Taranaki Whānui cleans up urupā to make it plastic-free with lots of native trees

Taranaki Whānui and the Wellington City Council are leading a project to create the first plastic-free urupā in Wellington.

They have planted 500 species of native plants and aim to restore the land and water bodies that are littered with plastic.

Despite it being the resting place for the dead, the people involved want to revitalise the land and waterways.

Hana Buchanan of Taranaki Whānui descent says the voluntary effort of those involved with the planting process over the weekend at Opau Urupā in Mākara is something to help sustain the earth for future generations.

“Ko te mahi i te rā nei, te w’akaora anō i tēnei w’enua ki ngā tupu, ki ngā rākau, kia w’akareia te w’enua, kia kākā'utia a Papatūānuku anō. Ko te mahi i te rā nei, ko te w’akatō rākau, w’akatō tupu, ā tōna wā, ā tōna wā, ko te ā'ua o te urupā nei ka hoki ki te ā'ua taketake.”

(The goal of today is to revitalise this land with plants, trees to adorn the land and to again clothe Papatūānuku. What we’re doing today is planting trees, plants and in time the appearance of this cemetery will be like its traditional self.)

Terese McLeod of Taranaki Whānui has spearheaded this project and recalls noticing plastic flooding streams in Wellington.

She says the thought dawned on her to return Māori areas of significance to being plastic-free.

“The plastic scientists we were working with said they’re blowing in from Karori Cemetery in Wellington, the second largest cemetery in New Zealand. So I thought wow, before I go up there and start having conversations about rethinking plastic in that space, I want my family, my iwi and my hapū to lead the way in this kaupapa.”
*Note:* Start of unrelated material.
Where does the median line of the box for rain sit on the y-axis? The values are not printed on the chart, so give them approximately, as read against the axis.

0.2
Opau urupā is in Mākara and is a plot of land that was returned to Te Āti Awa Taranaki Whānui in 2009. Now it is also home to the nation’s national bird.
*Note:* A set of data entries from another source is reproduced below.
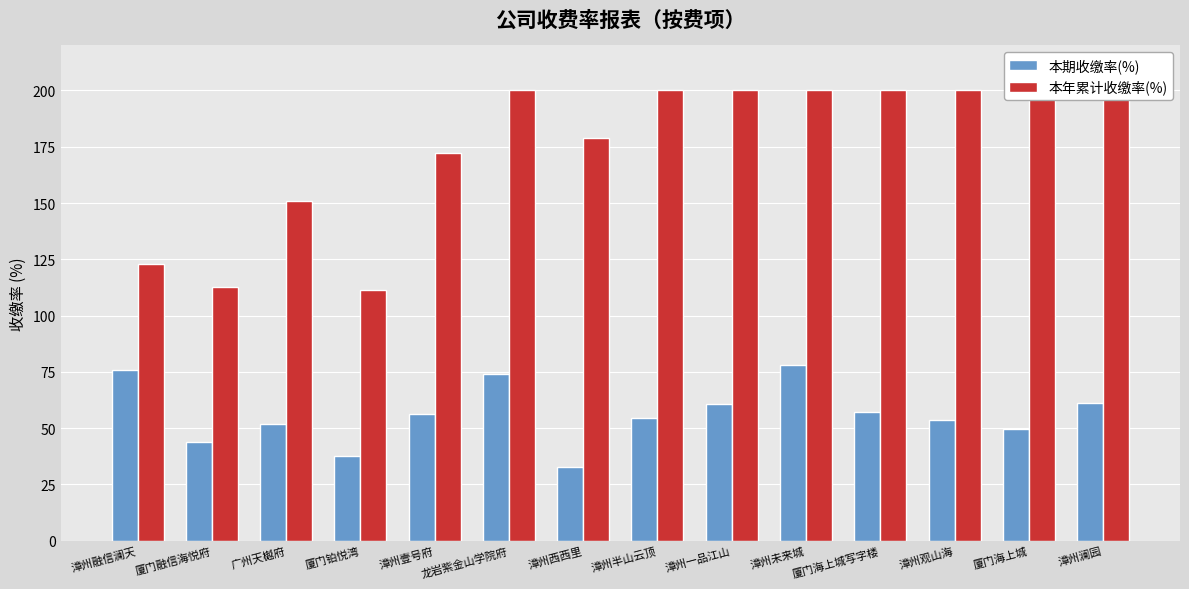

Rank the series by their maximum value, from highest to lowest.

本年累计收缴率(%), 本期收缴率(%)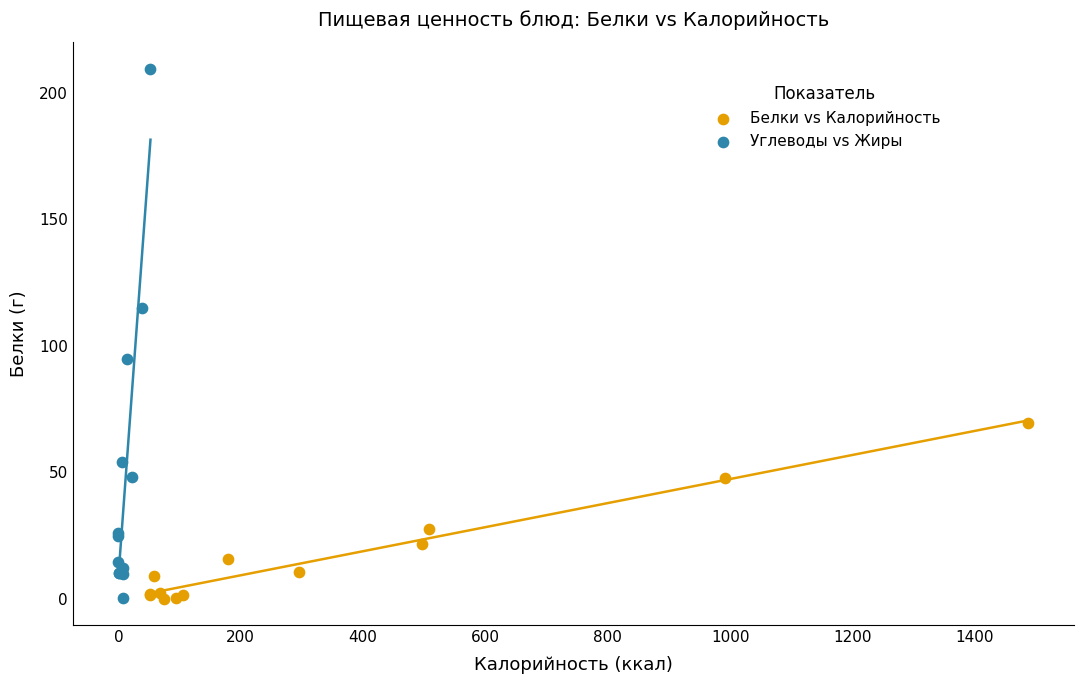

What are all the series names shown in the legend?

Белки vs Калорийность, Углеводы vs Жиры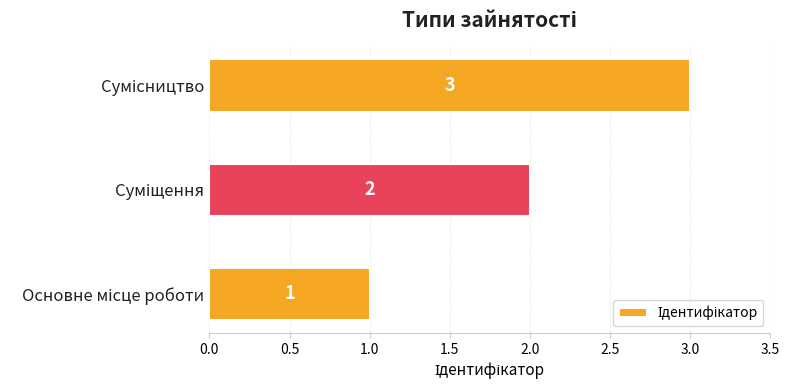

How many values are between 1 and 3?

3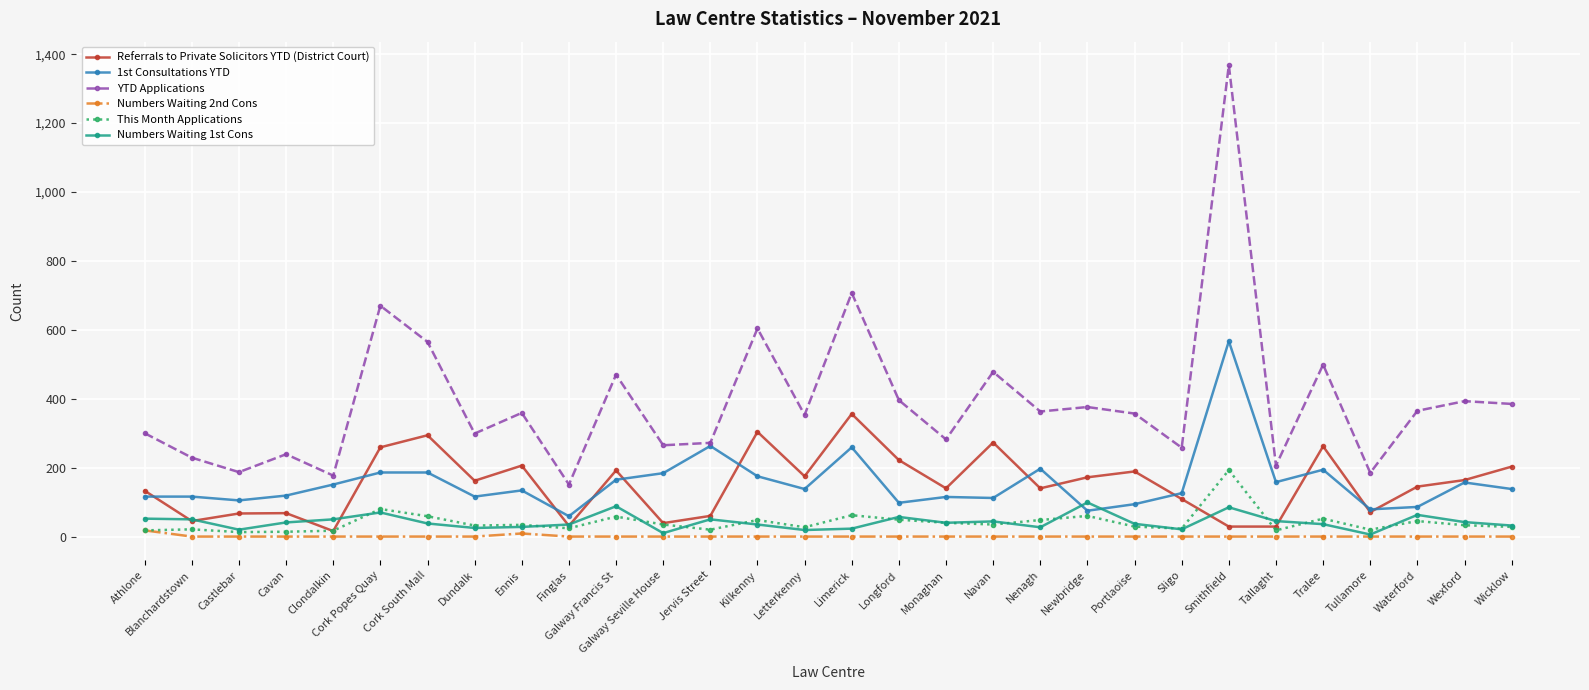

True or false: YTD Applications has a value of 393 at Wexford.

True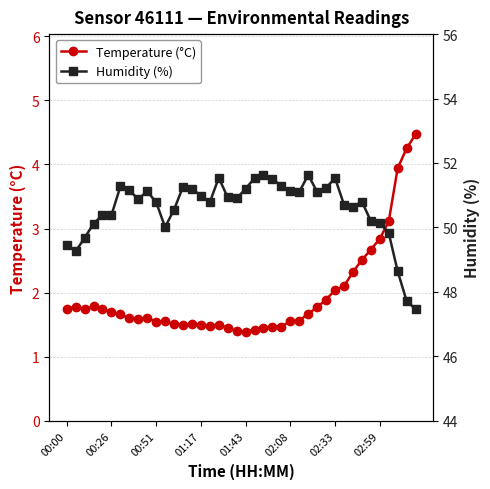

List the series in order of their peak value, lowest first.

Temperature (°C), Humidity (%)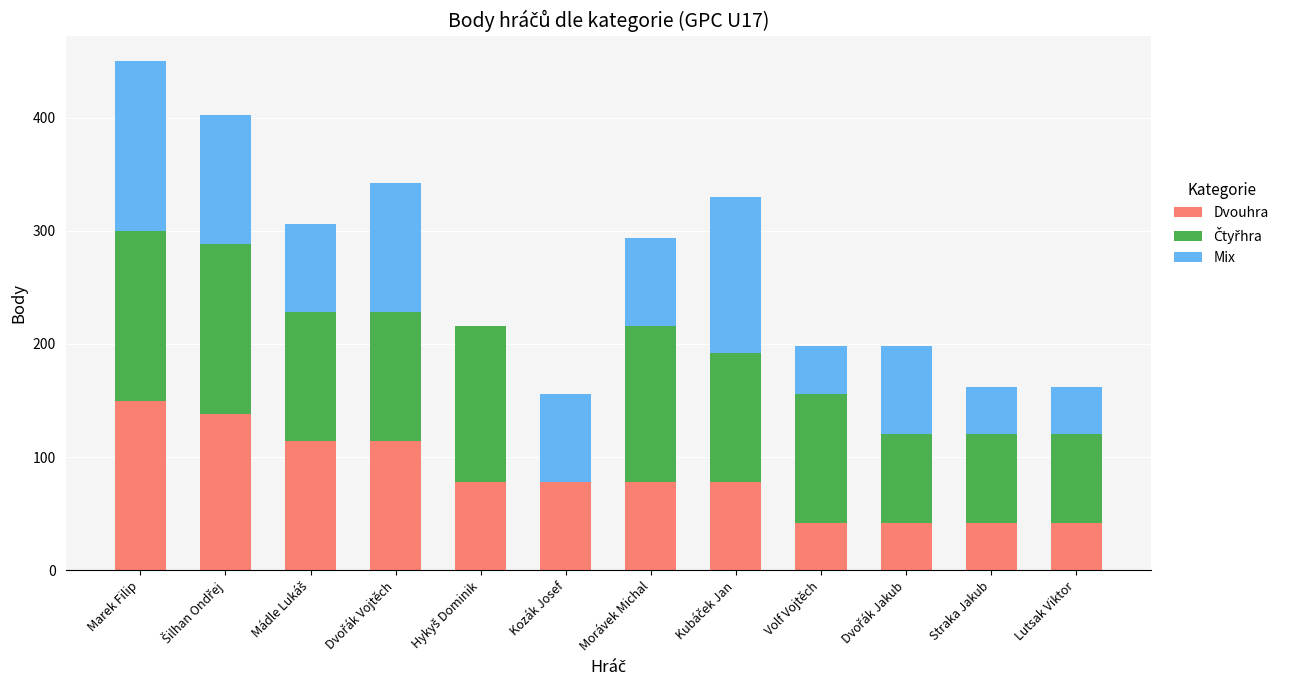

True or false: Dvouhra has a value of 78 at Kozák Josef.

True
The founder and project lead for the Capital Kiwi Project, Paul Ward, was also at the voluntary planting project over the weekend and says the plastic-free environment helps more than just the earth, instead all of its species.

“While there’s been a huge amount of mahi that’s gone into that return, there’s also a duty, guardianship that we all have.

“That relates really nicely to this kaupapa, which is respecting our hills and respecting the things that live on them. When I think of a kiwi prospecting out here and putting its ngutu into ground, I want it eating worms, not plastic.”

But for McLeod making urupā plastic-free has not been an easy road.

“Naively I went home and suggested to my whānau, we should become a plastic-free urupā because it does this, that and the other. That started a war. Actually quite a bitter, aggressive war between some of my relations, my cousins in particular, who were really angry at me suggesting such a thing and I didn’t understand their point of view. So, I really had to rethink this, approach it in different layers and ways to get the message across.”